◆ **THE PROBLEM**
Report all lines of the records that contain "Agriculture".

Source records
┄┄┄┄┄┄

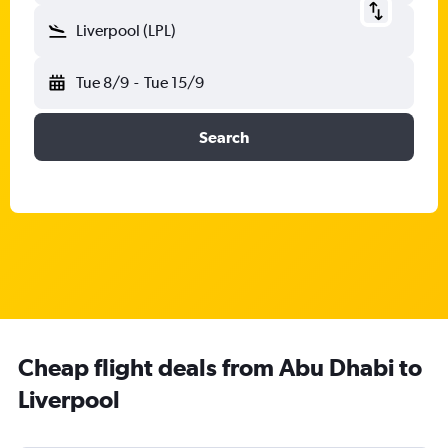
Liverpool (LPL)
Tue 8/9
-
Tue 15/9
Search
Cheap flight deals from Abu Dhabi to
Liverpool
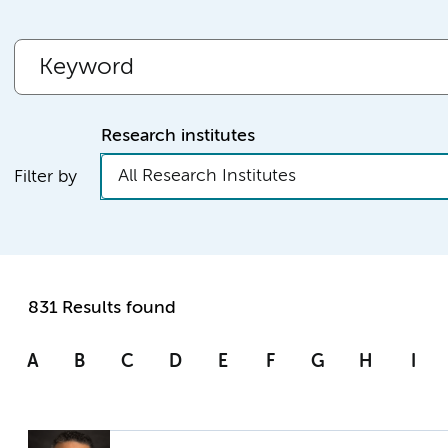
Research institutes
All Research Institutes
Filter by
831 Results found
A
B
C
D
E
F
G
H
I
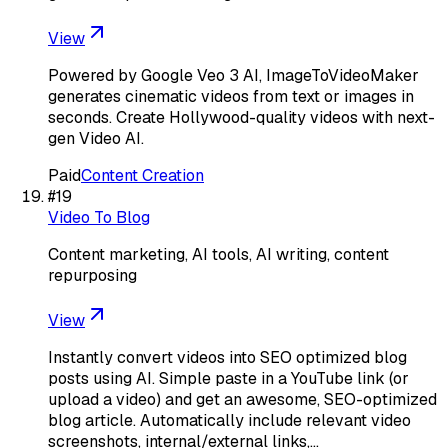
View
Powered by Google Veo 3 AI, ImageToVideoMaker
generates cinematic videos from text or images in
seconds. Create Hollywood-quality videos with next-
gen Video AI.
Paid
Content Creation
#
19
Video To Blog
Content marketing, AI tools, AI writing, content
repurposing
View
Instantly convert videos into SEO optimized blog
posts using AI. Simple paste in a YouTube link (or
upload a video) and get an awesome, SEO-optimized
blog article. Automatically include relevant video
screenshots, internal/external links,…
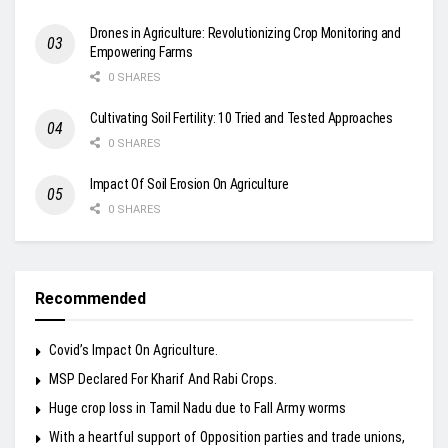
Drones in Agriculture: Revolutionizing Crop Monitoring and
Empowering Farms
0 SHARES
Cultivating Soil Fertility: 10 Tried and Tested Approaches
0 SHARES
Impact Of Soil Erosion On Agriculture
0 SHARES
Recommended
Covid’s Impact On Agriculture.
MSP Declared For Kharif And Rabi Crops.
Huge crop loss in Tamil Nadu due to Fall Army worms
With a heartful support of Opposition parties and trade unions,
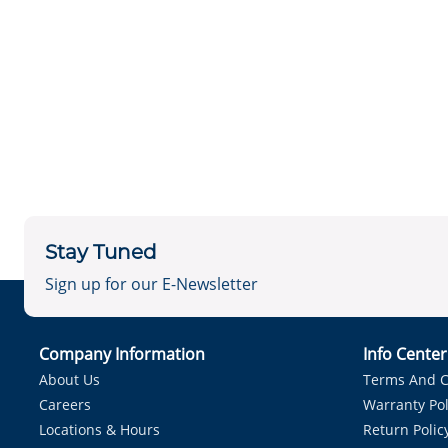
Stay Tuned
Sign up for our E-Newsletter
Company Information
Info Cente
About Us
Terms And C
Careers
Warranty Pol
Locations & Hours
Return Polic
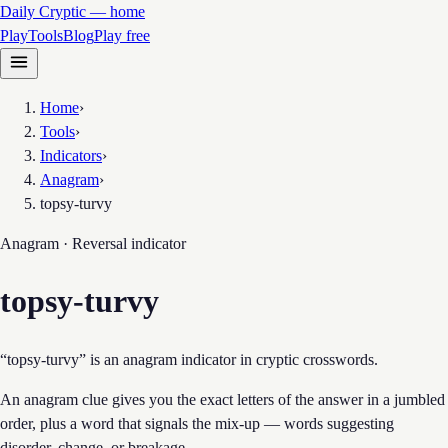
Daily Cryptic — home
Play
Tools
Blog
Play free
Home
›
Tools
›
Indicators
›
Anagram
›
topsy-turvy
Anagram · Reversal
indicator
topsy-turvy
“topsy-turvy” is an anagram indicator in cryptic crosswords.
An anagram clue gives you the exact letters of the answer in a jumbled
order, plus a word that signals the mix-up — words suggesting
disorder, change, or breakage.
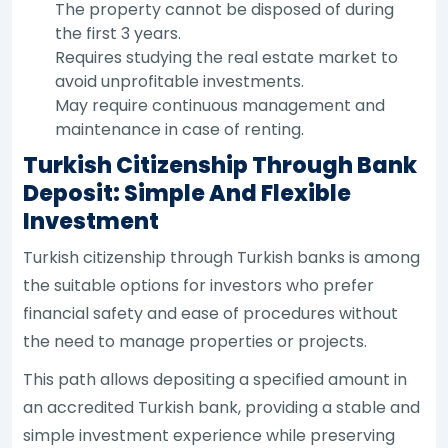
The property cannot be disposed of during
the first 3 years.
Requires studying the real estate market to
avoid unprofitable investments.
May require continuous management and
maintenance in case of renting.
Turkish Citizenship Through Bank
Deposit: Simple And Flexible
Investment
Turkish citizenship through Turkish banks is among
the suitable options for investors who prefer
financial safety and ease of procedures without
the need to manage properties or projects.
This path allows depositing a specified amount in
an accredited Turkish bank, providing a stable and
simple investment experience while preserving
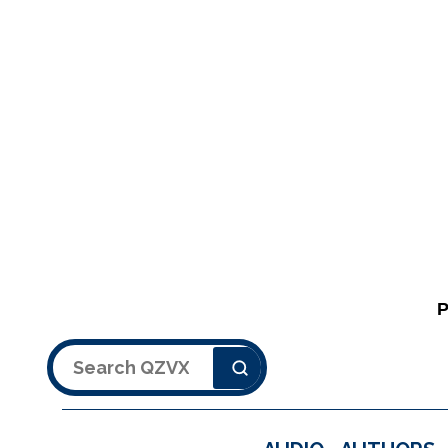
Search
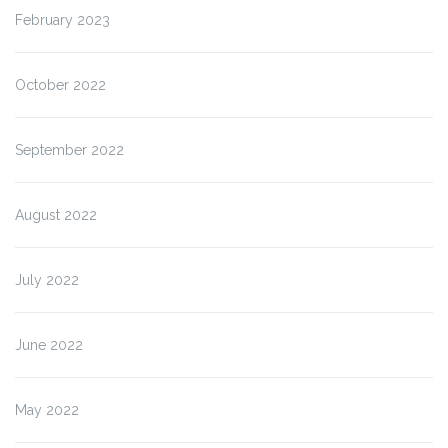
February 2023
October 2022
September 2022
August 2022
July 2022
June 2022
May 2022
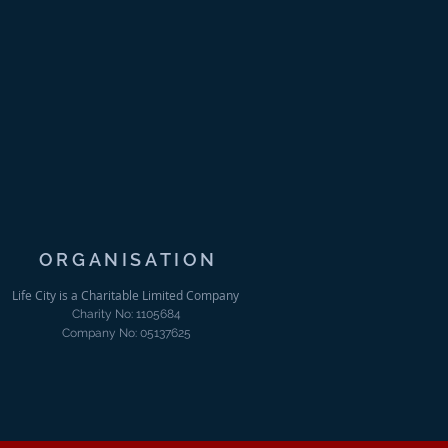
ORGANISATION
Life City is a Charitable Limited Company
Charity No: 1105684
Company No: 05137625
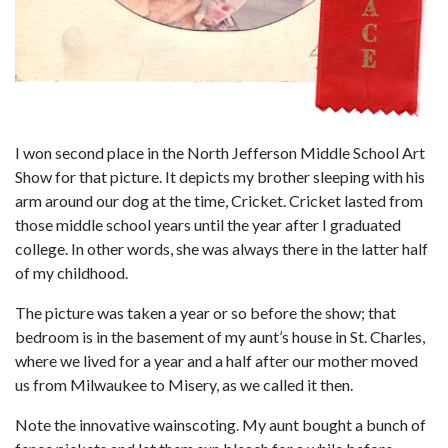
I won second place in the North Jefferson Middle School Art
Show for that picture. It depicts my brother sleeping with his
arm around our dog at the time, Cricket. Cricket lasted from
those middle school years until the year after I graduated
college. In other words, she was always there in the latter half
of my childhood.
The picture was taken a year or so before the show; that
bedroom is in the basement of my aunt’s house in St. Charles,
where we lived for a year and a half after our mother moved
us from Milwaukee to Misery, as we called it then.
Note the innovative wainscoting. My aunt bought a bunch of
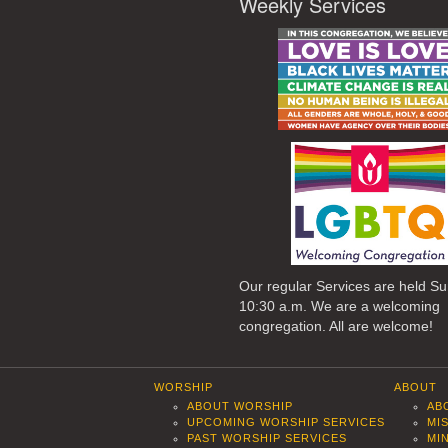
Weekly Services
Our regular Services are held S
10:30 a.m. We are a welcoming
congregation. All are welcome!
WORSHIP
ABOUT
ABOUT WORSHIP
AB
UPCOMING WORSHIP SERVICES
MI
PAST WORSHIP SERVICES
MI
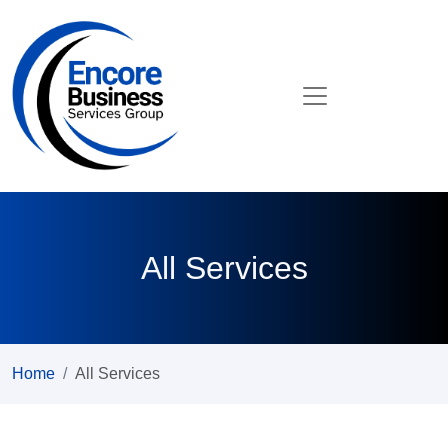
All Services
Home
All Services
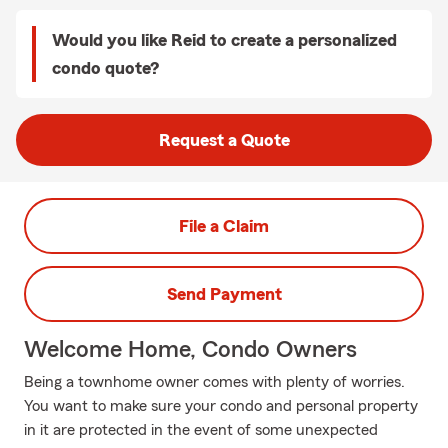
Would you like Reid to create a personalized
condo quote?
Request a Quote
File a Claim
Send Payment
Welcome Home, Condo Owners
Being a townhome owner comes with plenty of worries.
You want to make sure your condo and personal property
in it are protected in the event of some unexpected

┄┄┄┄┄┄

◆ **RESPONSE**
Drones in Agriculture: Revolutionizing Crop Monitoring and
Impact Of Soil Erosion On Agriculture
Covid’s Impact On Agriculture.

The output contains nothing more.